Instructions to follow
From the material below, copy exactly the lines beginning with the one that contains "text-align: none ->" and ending with the one that contains "font-size: 10px ->"; the pictures stay out.

Entries provided
________________
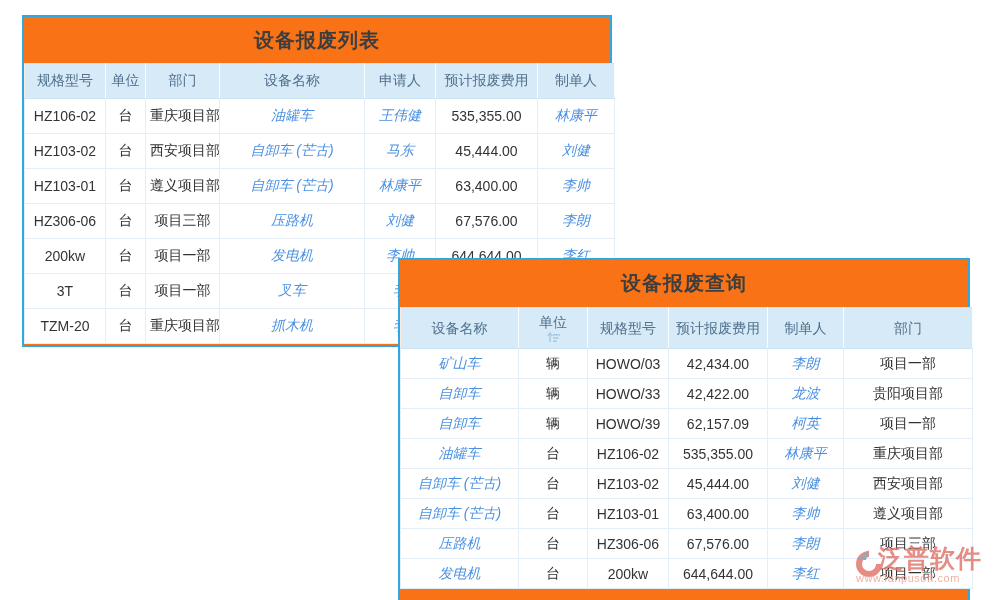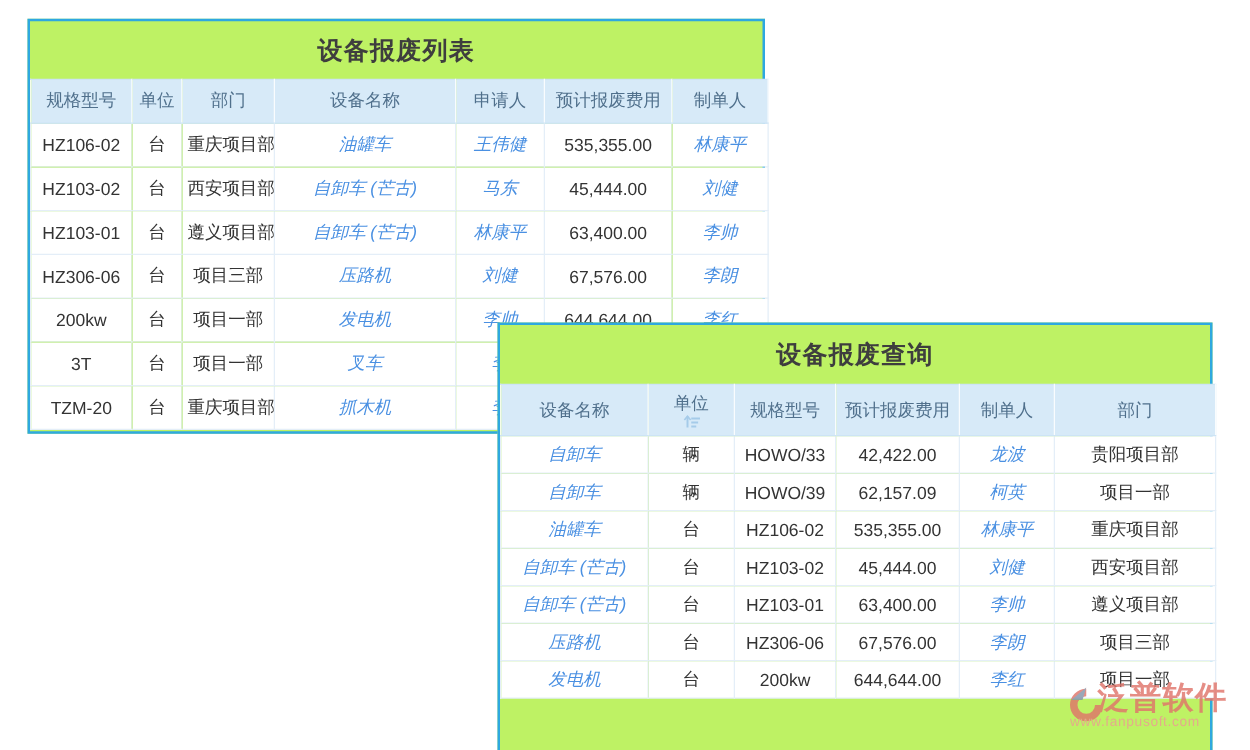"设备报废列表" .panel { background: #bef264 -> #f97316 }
________________
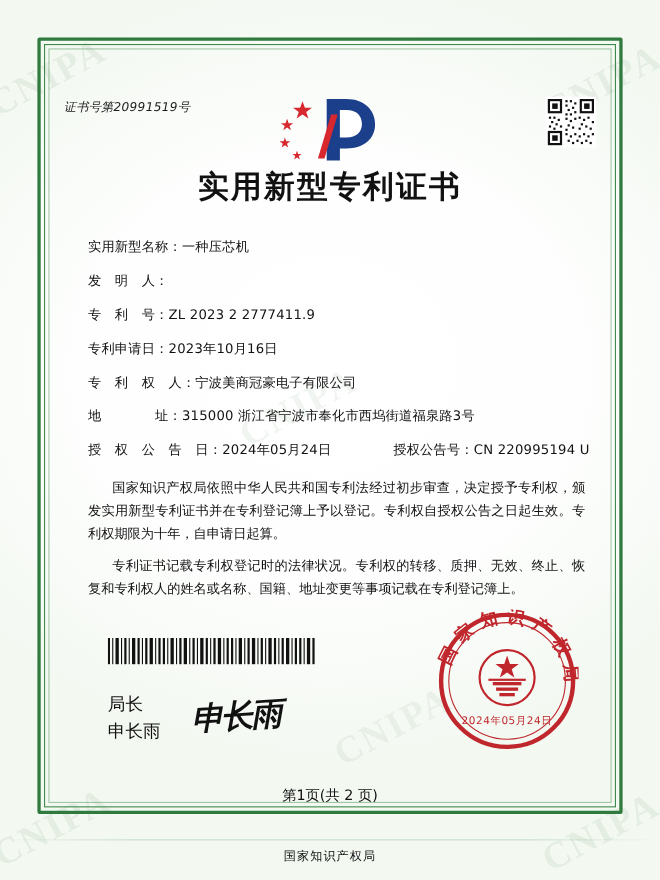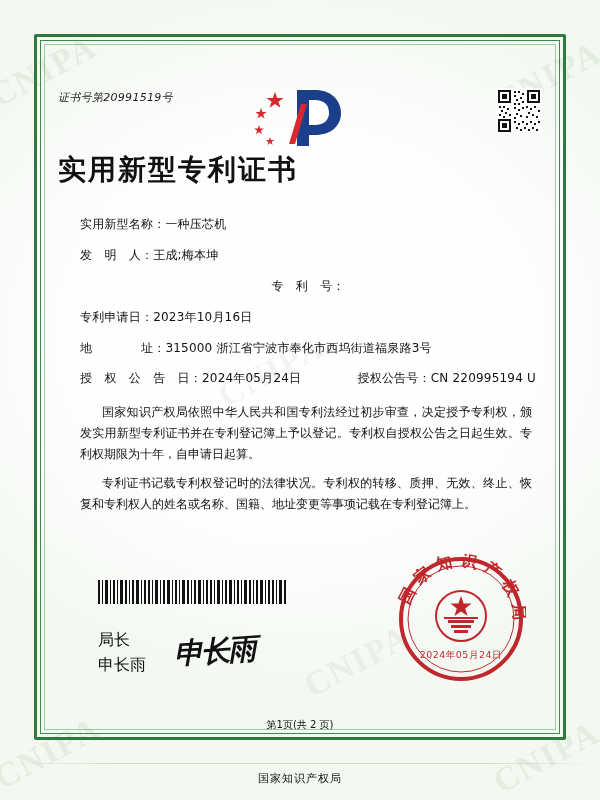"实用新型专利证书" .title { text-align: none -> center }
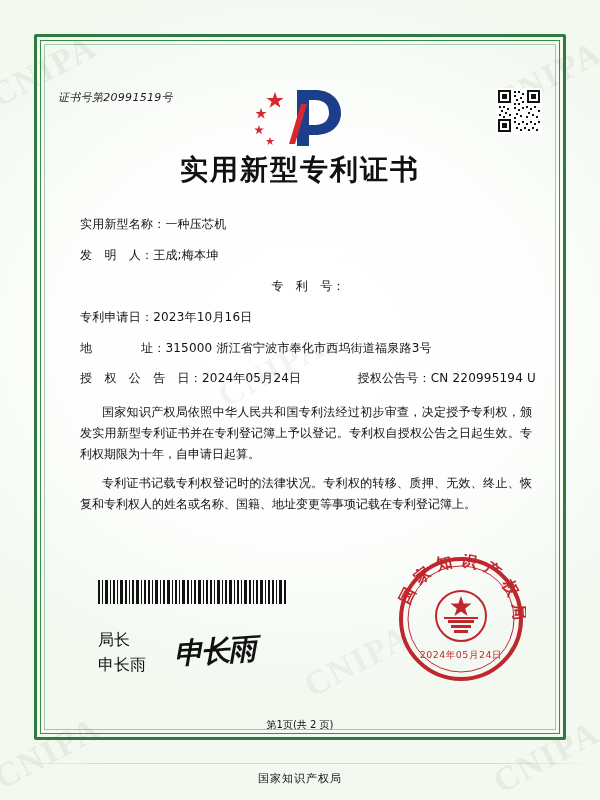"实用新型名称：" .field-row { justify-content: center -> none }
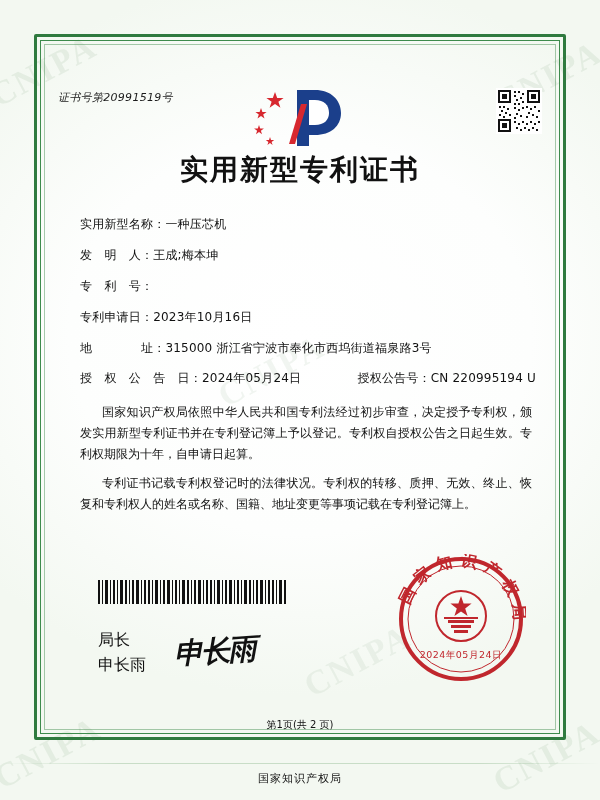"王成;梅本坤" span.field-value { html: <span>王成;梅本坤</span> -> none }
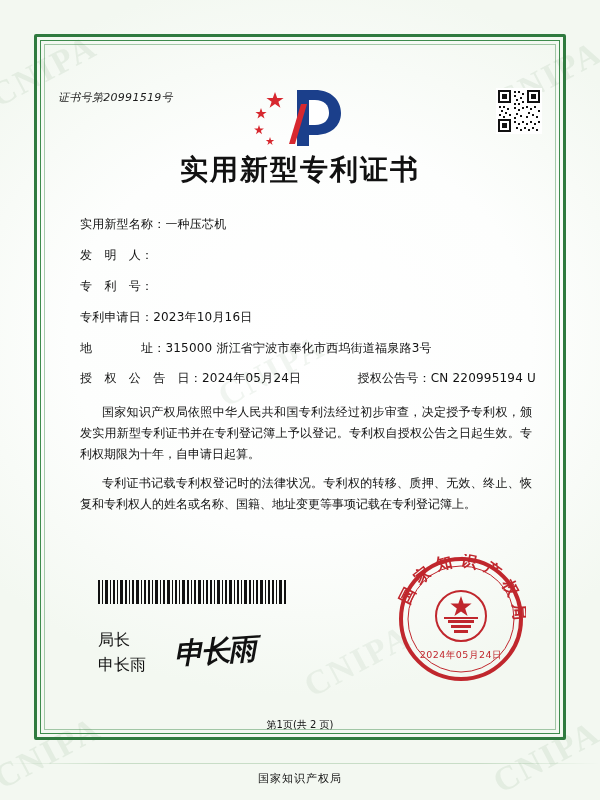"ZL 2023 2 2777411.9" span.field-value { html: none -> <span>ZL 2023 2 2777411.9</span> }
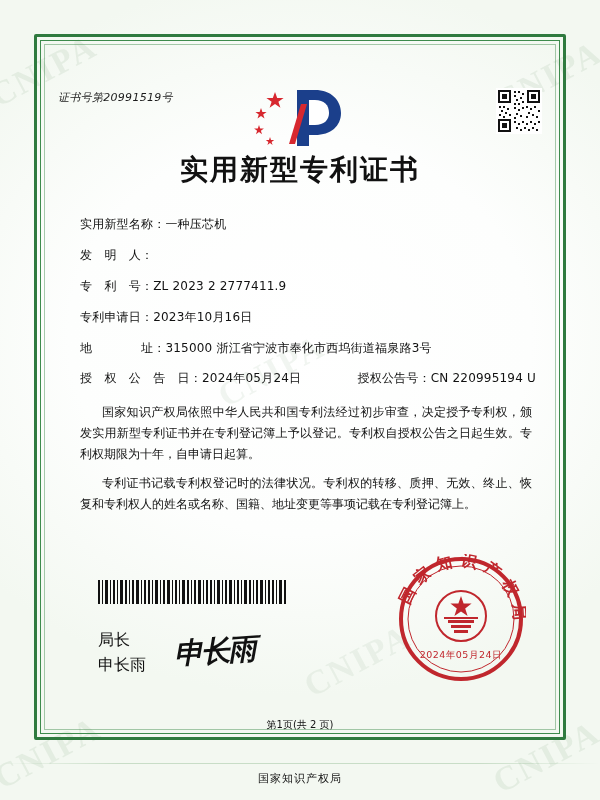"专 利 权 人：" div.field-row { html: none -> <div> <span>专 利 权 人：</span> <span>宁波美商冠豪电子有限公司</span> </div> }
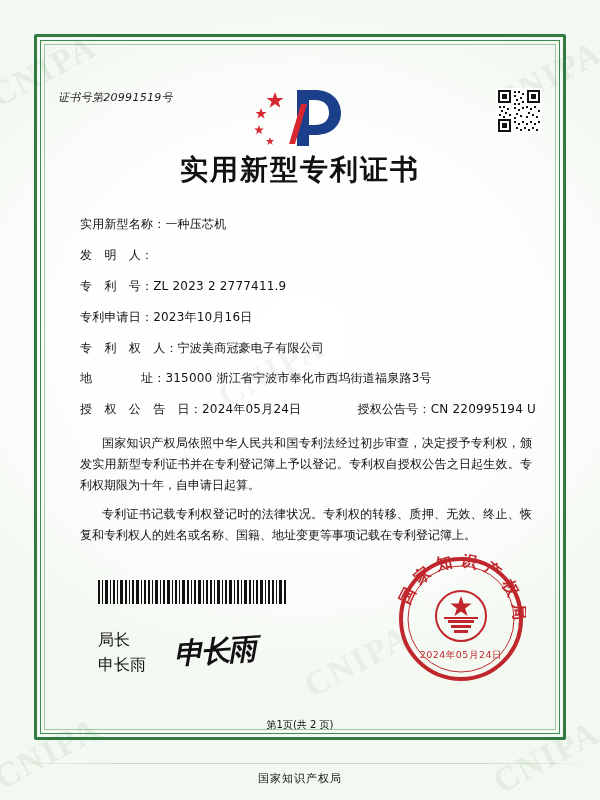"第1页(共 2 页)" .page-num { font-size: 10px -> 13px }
________________
Task solution
"实用新型专利证书" .title { text-align: none -> center }
"实用新型名称：" .field-row { justify-content: center -> none }
"王成;梅本坤" span.field-value { html: <span>王成;梅本坤</span> -> none }
"ZL 2023 2 2777411.9" span.field-value { html: none -> <span>ZL 2023 2 2777411.9</span> }
"专 利 权 人：" div.field-row { html: none -> <div> <span>专 利 权 人：</span> <span>宁波美商冠豪电子有限公司</span> </div> }
"第1页(共 2 页)" .page-num { font-size: 10px -> 13px }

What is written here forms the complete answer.